RBI cuts repo rate by 25 basis points

New Delhi (TIP)- Corporate and retail loans (including home loans) will get cheaper as the Reserve Bank of India’s Monetary Policy Committee (MPC) pivoted its policy by cutting the policy rate for the first time in five years, with analysts expecting another cut in April when the committee meets next.
The quantum of the rate cut — 25 basis points or 0.25 percentage points to 6.25% — was in line with expectations although it disappointed the more optimistic analysts who were hoping for a 50-point cut, and the stock markets which had already factored in a 25 basis point cut.
The rationale for the rate cut is laid out in RBI’s projections for the year. It expects the GDP to expand by 6.7% in 2025-26, with quarterly growth estimates of 6.7%, 7%, 6.5% and 6.5%. In December, it estimated growth to be 6.9% in the first quarter of the year and 7.3% in the second — and so the latest numbers suggest that there is a challenge to growth. In its December policy, MPC also overestimated the 2024-25 annual growth by 20 basis points at 6.6%. According to the first advance estimates released in January, GDP growth in 2024-25 is expected to be 6.4%. It also expects inflation for the year to be 4.2%, close to RBI’s target of 4% (in fact, the closest it will be since India adopted an inflation targeting framework for tis monetary policy.
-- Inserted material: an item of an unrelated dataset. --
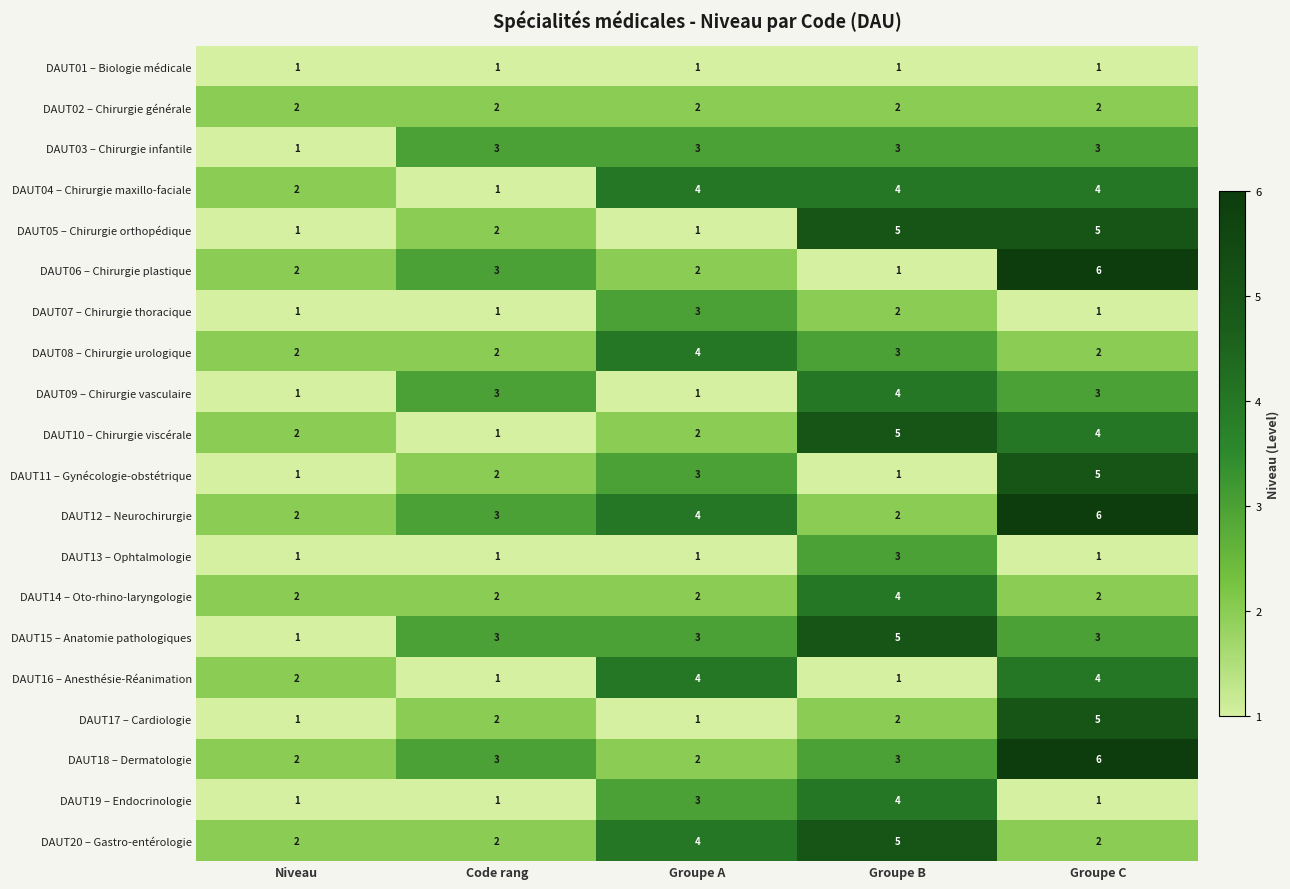

What is the smallest value displayed?

1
If the annual inflation projection of RBI were to materialise, it will be the lowest annual inflation number since 2018-19 when it came in at 3.4%
Clearly, RBI’s MPC?has decided (unanimously) that it needs to support what is clearly seen as slowing growth momentum in the Indian economy. Its policy stance continues to be cautious (neutral), which is understandable given the turbulent external environment. The neutral stance, however, could also be taken as a hint of more cuts to come.
Already in January, RBI has, through other measures, announced the introduction of around Rs 1.5 lakh crore of liquidity in the system.
RBI’s rate cut is likely to bring cheer to retail and corporate borrowers — RBI governor Sanjay Malhotra, presiding over his first MPC meeting after taking over, has said it could take up to two quarters for the reduction to be transmitted — with the almost five-year-long monetary tightening cycle increasing interest payments. In the case of home loan buyers, for instance, it increased loan durations (since most lenders and borrowers preferred to keep payments the same). That could well boost consumption, adding to the boost already provided by the income tax rebate and slab rate changes announced by the Union finance minister on February 1 (which is estimated at Rs 1 lakh crore).
To be sure, a lot of the inflation-growth dynamics will depend on the performance of this year’s monsoon, which RBI hopes will be normal.
MPC last reduced repo rate in May 2020 when it brought it down to 4%, a massive 1.15 percentage point reduction from the 5.15% level in February 2020 to cushion the pandemic’s impact on the Indian economy. Prior to Friday’s decision, the rate had stayed unchanged at 6.5% since February 2023.